This was supposed to be a joyful post, but unfortunately it's not. Two days ago I went for blood work and the results were positive: my beta was 44 and, according to the nurse, anything above 30 was good. I was really expecting a negative so I was in shock for most of the day while walking around in a daze. By evening DH had convinced me that this was the one...it had finally worked. I kept reminding him that we should wait for the second blood test, but DH was positive it was going to go up because...the embryo wasn't from my egg (thanks Honey!!!).
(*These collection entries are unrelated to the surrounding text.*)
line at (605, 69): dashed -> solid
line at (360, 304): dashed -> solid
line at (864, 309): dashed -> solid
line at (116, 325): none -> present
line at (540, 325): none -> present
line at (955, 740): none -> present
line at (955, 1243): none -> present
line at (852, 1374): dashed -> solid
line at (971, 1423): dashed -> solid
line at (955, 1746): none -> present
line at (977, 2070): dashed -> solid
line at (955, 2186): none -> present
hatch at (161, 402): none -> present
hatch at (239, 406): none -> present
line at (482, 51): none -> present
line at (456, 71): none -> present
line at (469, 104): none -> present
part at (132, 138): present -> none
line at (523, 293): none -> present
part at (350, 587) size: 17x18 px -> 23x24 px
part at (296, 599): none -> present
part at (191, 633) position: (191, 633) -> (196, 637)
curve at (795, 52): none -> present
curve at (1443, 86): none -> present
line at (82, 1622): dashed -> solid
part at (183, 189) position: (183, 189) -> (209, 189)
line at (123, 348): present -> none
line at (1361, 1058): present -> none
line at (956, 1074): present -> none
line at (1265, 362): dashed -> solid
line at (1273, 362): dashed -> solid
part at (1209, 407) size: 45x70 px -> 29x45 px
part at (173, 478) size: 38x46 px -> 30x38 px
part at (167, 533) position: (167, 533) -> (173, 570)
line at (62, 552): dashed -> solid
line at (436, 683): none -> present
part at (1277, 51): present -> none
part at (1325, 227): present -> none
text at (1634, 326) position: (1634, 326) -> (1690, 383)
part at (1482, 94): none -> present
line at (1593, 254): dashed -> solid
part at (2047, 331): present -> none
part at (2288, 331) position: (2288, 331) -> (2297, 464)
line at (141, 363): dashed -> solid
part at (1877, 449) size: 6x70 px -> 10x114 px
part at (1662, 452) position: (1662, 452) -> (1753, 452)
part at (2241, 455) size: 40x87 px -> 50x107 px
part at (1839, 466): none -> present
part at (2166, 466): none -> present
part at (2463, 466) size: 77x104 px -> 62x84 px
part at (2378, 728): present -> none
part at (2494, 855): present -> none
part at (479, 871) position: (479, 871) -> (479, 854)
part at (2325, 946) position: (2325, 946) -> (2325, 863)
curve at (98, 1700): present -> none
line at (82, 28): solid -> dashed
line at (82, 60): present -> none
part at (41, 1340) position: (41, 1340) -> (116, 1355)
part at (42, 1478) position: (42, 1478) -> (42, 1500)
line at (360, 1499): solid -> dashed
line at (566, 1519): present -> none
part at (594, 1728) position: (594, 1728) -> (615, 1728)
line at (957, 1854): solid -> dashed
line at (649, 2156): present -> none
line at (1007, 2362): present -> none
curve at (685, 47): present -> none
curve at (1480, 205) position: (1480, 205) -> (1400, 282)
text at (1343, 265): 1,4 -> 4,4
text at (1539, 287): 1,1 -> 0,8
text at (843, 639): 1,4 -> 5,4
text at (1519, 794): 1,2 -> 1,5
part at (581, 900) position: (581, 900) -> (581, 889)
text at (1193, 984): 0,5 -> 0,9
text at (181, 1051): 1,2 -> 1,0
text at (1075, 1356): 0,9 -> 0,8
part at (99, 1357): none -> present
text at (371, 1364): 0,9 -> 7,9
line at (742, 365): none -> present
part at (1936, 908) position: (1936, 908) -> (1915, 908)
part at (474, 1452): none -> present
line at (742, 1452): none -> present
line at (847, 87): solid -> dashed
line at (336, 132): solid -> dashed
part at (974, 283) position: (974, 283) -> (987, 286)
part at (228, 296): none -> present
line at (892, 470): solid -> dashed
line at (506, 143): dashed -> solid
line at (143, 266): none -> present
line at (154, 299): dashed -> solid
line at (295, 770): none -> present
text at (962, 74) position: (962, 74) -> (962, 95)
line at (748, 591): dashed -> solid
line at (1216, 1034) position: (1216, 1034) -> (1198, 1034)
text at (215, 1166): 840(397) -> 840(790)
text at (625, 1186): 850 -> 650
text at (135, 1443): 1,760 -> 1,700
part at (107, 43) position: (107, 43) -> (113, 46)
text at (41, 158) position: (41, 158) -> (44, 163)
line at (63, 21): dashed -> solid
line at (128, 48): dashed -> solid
He told his parents, and I phoned my Mother and told her but warned that we still had to wait for more bloodwork because it could go down.
Yesterday I went for a walk to get some fresh air and actually opened my heart to let in a bit of hope. I started thinking about a baby growing inside of me and whether I should breastfeed considering the micro-calcifications in one of my breasts. DH and I talked about what the next nine months to a year might bring. His optimism was contagious.
This morning I went for the second blood test and waited all morning for a phone call. I even took that phone with me to the bathroom because I was so afraid of missing the call. Well, I finally got the call just after lunch and it wasn't good news -- I could tell by the tone of the nurse's voice. My beta has dropped to 35 today, and they want to see if it goes up again so I'm scheduled to go back for more blood work in three days. The nurse said there's a small possibility of it going back up again. Has anyone heard of that happening? I couldn't ask many questions because my voice was cracking as I was holding back tears. After having a good cry I can't help but wonder why my body keeps rejecting embryos, and was there something I did to make it not want to stay in my uterus?
At this point I feel numb and can't concentrate enough to read or watch television. But, I am thankful that DH and I came up with a Plan B (to go away this weekend) just in case the results were negative . Thoughts of this getaway are getting me through my sadness. It's always good to have a Plan B.
3 comments:
I am so so sorry to read your news. My heart goes out to you and your DH. I hope peace of mind finds you soon.
Thinking of you. EB
I'm so sorry about the beta drop. It does feel like an eternity waiting for that call. Do go away if you can. More blood work is going to bring more waiting and stress. My advice is to assume it's negative now. But we all know that it is not negative in our head until we get the call. The waiting is the worst. I'll keep you in my prayers.
T
I am so very sorry about the beta drop. Those words are never easy to hear, bug hugs to you.